Im Mai setzten die CO2-Emissionszertifikate im EU-Handelssystem (EU Emissions Allowances, EUA) ihren stetigen Aufwärtstrend seit den Tiefstständen Ende Februar fort und schlossen den Monat bei 72,38 Euro. Dies entspricht einem Anstieg von 8,43% gegenüber dem Vormonat. Im Vergleich zum Tiefststand von 50,50 Euro am 23. Februar verzeichneten die EUAs einen Gesamtanstieg von 43,33%. Nach Ansicht von Steffen Hörter, Geschäftsführer von MR Investment Partners, bleibt das fundamentale Bild über die kurzfristigen Preisbewegungen hinaus unverändert: „Angesichts der sich abzeichnenden Knappheit an EU-Emissionsrechten in den kommenden Jahren, die durch den strikten CO2-Reduktionspfad des Fit-For-55-Programms und den MSR-Mechanismus verursacht wird, bleibt das Preisniveau für Investoren, die über das laufende Jahr hinausblicken, günstig. Der 2030 EUA-Marktkonsens liegt, auf Basis unseres Researchs, zwischen 105 und 156 Euro, was impliziten, annualisierten Renditeerwartungen von durchschnittlich 10-17% p.a. entspricht.“ IPE D.A.CH Chefredakteur Frank Schnattinger sprach mit ihm über die weiteren Aussichten dieser „neuen“ Assetklasse.

• SCHRIFTLICHE ANFRAGE A
Zu welchem Kurs schlossen die EU-Emissionszertifikate laut Textauszug den Monat Mai?
Der Textauszug und die Auflistung sind voneinander unabhängiges Material.

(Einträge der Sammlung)

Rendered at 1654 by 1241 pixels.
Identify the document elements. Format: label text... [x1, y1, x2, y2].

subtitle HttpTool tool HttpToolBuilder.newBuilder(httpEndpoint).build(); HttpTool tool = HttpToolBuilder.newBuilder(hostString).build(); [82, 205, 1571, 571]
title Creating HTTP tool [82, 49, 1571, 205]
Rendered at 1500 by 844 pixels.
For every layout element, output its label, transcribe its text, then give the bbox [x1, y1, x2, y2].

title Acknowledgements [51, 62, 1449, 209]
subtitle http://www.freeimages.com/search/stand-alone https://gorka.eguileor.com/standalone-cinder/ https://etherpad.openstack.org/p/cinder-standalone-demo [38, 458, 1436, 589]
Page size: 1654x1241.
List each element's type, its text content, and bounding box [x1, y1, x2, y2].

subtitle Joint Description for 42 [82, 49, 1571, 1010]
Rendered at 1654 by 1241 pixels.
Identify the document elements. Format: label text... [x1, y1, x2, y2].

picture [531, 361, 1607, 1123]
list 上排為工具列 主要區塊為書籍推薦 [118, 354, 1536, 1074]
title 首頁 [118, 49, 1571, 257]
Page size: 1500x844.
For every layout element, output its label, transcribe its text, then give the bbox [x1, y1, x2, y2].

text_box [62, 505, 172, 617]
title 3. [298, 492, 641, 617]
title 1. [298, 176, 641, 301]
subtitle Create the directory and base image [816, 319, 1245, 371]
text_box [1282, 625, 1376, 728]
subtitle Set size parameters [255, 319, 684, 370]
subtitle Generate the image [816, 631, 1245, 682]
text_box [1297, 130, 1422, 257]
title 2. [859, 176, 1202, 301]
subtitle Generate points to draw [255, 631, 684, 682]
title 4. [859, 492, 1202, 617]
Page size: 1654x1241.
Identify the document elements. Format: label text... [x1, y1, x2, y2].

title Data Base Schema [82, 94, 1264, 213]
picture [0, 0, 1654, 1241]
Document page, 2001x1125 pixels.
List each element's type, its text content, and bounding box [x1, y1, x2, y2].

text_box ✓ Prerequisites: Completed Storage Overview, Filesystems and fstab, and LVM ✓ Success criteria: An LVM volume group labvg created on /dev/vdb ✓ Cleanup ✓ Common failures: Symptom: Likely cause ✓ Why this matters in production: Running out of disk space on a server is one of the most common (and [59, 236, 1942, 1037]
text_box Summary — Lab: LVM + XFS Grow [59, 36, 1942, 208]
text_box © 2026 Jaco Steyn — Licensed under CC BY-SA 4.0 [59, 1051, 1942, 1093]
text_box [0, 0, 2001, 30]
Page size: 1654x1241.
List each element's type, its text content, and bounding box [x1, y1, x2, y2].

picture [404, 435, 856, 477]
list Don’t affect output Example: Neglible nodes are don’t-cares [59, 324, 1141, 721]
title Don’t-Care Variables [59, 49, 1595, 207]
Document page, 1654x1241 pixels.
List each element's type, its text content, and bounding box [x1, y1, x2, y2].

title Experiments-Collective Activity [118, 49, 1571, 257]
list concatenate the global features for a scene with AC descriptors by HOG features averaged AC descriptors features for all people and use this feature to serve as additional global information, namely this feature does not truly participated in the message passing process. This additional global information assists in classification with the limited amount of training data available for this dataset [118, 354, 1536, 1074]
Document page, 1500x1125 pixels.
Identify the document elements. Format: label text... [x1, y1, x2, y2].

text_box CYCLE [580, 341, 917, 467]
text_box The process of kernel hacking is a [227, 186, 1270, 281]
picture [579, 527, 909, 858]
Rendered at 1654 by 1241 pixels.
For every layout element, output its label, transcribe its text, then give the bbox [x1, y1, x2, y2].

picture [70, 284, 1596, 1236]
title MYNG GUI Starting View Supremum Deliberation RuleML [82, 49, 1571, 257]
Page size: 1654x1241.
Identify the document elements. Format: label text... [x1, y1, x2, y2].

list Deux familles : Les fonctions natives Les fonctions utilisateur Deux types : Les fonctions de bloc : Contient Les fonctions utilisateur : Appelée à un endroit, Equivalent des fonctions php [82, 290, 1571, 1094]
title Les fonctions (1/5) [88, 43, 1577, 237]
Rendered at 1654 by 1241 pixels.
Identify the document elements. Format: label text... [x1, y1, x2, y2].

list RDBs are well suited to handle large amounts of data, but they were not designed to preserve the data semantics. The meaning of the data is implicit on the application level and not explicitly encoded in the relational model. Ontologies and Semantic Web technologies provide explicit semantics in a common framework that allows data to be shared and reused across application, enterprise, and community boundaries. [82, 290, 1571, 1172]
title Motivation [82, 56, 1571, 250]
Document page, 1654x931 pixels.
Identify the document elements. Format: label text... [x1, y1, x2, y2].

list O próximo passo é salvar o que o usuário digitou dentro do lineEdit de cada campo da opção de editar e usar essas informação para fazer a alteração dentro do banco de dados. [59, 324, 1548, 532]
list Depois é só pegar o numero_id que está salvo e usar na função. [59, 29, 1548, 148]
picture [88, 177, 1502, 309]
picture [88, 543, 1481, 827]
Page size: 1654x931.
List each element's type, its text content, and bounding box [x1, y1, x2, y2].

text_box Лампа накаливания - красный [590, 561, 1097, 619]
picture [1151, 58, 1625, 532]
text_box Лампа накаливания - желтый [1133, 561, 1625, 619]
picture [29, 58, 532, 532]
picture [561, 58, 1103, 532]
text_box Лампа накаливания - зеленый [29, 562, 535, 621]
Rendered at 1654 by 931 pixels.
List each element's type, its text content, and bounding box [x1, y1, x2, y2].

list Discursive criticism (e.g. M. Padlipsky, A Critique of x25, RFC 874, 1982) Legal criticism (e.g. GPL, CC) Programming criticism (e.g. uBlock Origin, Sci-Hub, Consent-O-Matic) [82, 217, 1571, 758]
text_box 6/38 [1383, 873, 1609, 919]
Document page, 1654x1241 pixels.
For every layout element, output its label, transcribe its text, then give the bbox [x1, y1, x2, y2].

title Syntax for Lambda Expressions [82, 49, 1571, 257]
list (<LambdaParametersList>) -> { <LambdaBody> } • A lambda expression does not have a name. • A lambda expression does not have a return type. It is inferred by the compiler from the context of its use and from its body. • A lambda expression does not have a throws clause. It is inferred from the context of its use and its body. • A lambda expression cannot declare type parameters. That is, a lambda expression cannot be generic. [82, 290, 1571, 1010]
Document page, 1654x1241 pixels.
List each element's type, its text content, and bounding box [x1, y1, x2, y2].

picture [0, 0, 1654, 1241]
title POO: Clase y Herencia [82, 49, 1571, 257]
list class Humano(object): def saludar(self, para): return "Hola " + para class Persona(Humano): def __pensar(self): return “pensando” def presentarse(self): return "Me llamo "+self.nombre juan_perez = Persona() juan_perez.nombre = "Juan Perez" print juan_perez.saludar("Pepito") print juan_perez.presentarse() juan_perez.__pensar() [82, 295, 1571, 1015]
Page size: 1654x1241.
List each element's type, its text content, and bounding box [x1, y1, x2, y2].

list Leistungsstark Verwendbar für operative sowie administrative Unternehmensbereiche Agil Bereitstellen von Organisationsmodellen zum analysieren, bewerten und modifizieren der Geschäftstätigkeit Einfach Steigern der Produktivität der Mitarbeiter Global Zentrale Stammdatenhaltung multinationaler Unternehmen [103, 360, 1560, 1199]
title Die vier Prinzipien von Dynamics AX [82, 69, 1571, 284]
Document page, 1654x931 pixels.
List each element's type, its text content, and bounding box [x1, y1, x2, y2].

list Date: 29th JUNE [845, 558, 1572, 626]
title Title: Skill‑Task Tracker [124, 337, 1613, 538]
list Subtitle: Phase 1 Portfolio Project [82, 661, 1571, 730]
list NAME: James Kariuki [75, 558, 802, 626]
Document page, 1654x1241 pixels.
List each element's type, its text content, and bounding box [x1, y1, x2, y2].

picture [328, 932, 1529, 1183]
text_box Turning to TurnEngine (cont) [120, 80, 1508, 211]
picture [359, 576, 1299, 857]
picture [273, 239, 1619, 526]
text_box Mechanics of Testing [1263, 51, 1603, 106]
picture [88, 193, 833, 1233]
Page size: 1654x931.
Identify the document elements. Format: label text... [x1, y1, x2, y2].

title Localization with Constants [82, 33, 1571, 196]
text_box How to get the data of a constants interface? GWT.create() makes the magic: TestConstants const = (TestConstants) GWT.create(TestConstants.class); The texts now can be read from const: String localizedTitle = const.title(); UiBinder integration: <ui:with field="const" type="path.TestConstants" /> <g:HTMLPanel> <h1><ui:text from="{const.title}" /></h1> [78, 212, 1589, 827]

• SCHRIFTLICHE ANFRAGE B
Schreib die Zeilen der Auflistung ab, beginnend am Anfang der Auflistung und endend mit der Zeile, die „458, 1436, 589]“ enthält. Beide Grenzen sind eingeschlossen.

• ANTWORT ZUR AUFGABE A
Zu 72,38 Euro.

• ANTWORT ZUR AUFGABE B
Rendered at 1654 by 1241 pixels.
Identify the document elements. Format: label text... [x1, y1, x2, y2].

subtitle HttpTool tool HttpToolBuilder.newBuilder(httpEndpoint).build(); HttpTool tool = HttpToolBuilder.newBuilder(hostString).build(); [82, 205, 1571, 571]
title Creating HTTP tool [82, 49, 1571, 205]
Rendered at 1500 by 844 pixels.
For every layout element, output its label, transcribe its text, then give the bbox [x1, y1, x2, y2].

title Acknowledgements [51, 62, 1449, 209]
subtitle http://www.freeimages.com/search/stand-alone https://gorka.eguileor.com/standalone-cinder/ https://etherpad.openstack.org/p/cinder-standalone-demo [38, 458, 1436, 589]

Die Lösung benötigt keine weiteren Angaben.